8. DISCUSSION OF THE RESULTS

The classification of Figure 5 was used to analyze the sectors on both sides of the fault (see Figure 2). The relation ρ-Vs of the first sector, between CDPs 250-270 with a potential structural trap, is shown in Figure 10a. The area within the red circle corresponds to a reservoir of good porosity and very low clay content. Within this category, two sectors can be found, 1522-1565 ms and 1738-1760 ms, which correspond to the C1 and C7 Carbonera Formation. These two units have sandy facies in this part of the basin, and therefore this result is consistent with the geological information. Additionally, based on the values of the density, a porosity of 25% for the C7 and 27% for C1 would be expected. The units C3 (1610-1640 ms) and C5 (1670-1720ms) are among the Class II and Class III, and would be composed of clays and silts with low sand content.

The second sector, between CDPs 30-120, is stratigraphically located between units C3 and C4 of the Carbonera Formation (Figure 10b). It is observed that most of the channel is between Classes II and III, and therefore it is interpreted that it was filled with clay and silt. With such a composition, low porosity and permeability are expected, and therefore - if there were hydrocarbons- they would be difficult to extract. Only a small part falls within Class I, very near the limit, which would make it less likely to be of good reservoir quality sand. Yet, in this case, two alternatives can be considered: the first is that this area corresponds to levels of sand containing clay, or the second option is that they correspond to silts with carbon levels of low thickness, which can reduce speed and density.

This result increases the risk associated to the reservoir of the channel, but this analysis was performed on a single 2-D line, so it should not be ruled out that another area of the same channel might have different properties.

9. CONCLUSIONS

  • To determine the lithology of the fill of a channel located in the Carbonera Formation in the basin of the Llanos Orientales (Colombia), a seismic data inversion was performed before stacking of a 2-D line. Due to the lack of well information, before making a model based inversion, a genetic algorithm was designed based on the AV O principle which did not require a priori information for the well. The algorithm performed satisfactorily in the inversion, both for synthetic seismograms as well as for real data. Although with actual data, the output quality was below that of the synthetic data, because of the absence of far offsets, the algorithm proved to be a useful tool for obtaining information about subsurface features in the absence of well information. The information obtained allowed for an inversion based on a much more reliable model than when using existing relationships in the literature because, when these relationships are not met, they lead to erroneous results.

  • The result indicated the presence of clay and silt in the channel, which does not completely rule out the channel as a reservoir, since the result is valid only for the area near the seismic line that was used.
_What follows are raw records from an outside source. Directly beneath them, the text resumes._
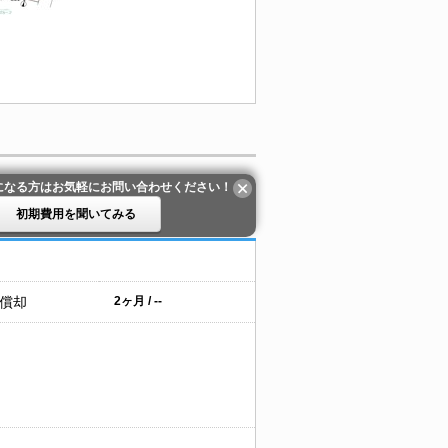
になる方はお気軽にお問い合わせください！
初期費用を聞いてみる
 償却
2ヶ月 / --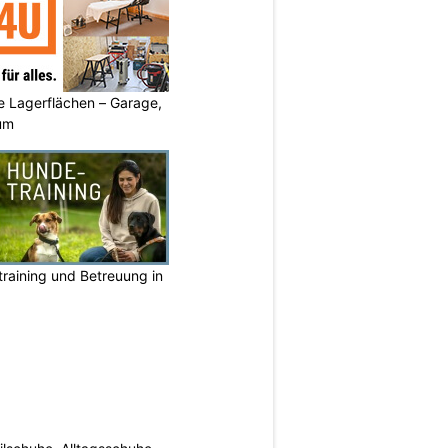
 Lagerflächen – Garage,
um
raining und Betreuung in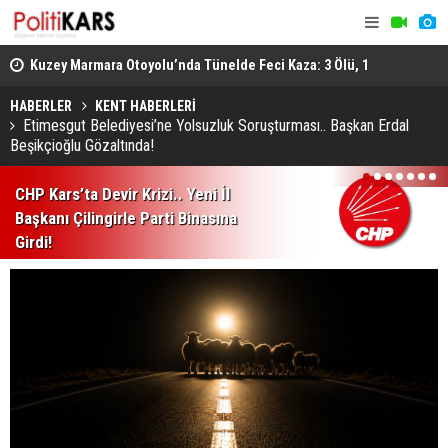
osyal
Kuzey Marmara Otoyolu’nda Tünelde Feci Kaza: 3 Ölü, 1
Gediz’de B
Ağır Yaralı
Ağır Yarala
HABERLER
KENT HABERLERİ
Etimesgut Belediyesi’ne Yolsuzluk Soruşturması.. Başkan Erdal
Beşikçioğlu Gözaltında!
1
2
3
4
5
6
7
CHP Kars’ta Devir Krizi.. Yeni İl
Başkanı Çilingirle Parti Binasına
Girdi!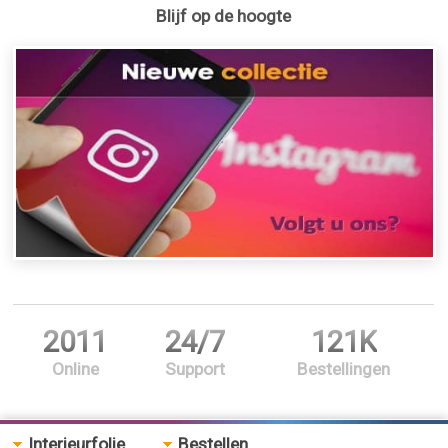
Blijf op de hoogte
2011
24/7
121K
Online
Support
Bestellingen
Interieurfolie
Bestellen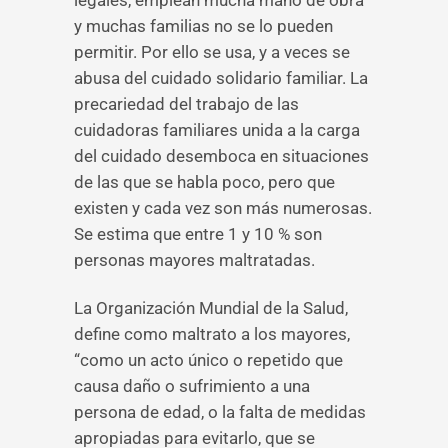
legales, emplean mucha mano de obra
y muchas familias no se lo pueden
permitir. Por ello se usa, y a veces se
abusa del cuidado solidario familiar. La
precariedad del trabajo de las
cuidadoras familiares unida a la carga
del cuidado desemboca en situaciones
de las que se habla poco, pero que
existen y cada vez son más numerosas.
Se estima que entre 1 y 10 % son
personas mayores maltratadas.
La Organización Mundial de la Salud,
define como maltrato a los mayores,
“como un acto único o repetido que
causa daño o sufrimiento a una
persona de edad, o la falta de medidas
apropiadas para evitarlo, que se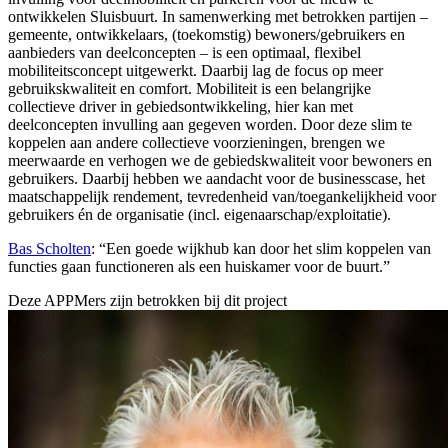
ontwikkelen Sluisbuurt. In samenwerking met betrokken partijen –
gemeente, ontwikkelaars, (toekomstig) bewoners/gebruikers en
aanbieders van deelconcepten – is een optimaal, flexibel
mobiliteitsconcept uitgewerkt. Daarbij lag de focus op meer
gebruikskwaliteit en comfort. Mobiliteit is een belangrijke
collectieve driver in gebiedsontwikkeling, hier kan met
deelconcepten invulling aan gegeven worden. Door deze slim te
koppelen aan andere collectieve voorzieningen, brengen we
meerwaarde en verhogen we de gebiedskwaliteit voor bewoners en
gebruikers. Daarbij hebben we aandacht voor de businesscase, het
maatschappelijk rendement, tevredenheid van/toegankelijkheid voor
gebruikers én de organisatie (incl. eigenaarschap/exploitatie).
Bas Scholten
: “Een goede wijkhub kan door het slim koppelen van
functies gaan functioneren als een huiskamer voor de buurt.”
Deze APPMers zijn betrokken bij dit
project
It is likely that in another area the characteristics of the channel filling are different.

  • Proper use of GA requires far offsets, so that in their absence, the density should be restricted with information from a geologically comparable well.

  • Algorithms like this one are very useful in new prospective areas or in offshore projects where no well information is available, as this case, or where drilling density is particularly low.

ACKNOWLEDGMENTS

The authors express their thanks to Petrobras for providing the data used in this project as well as the Universidad Nacional de Colombia for its support to it.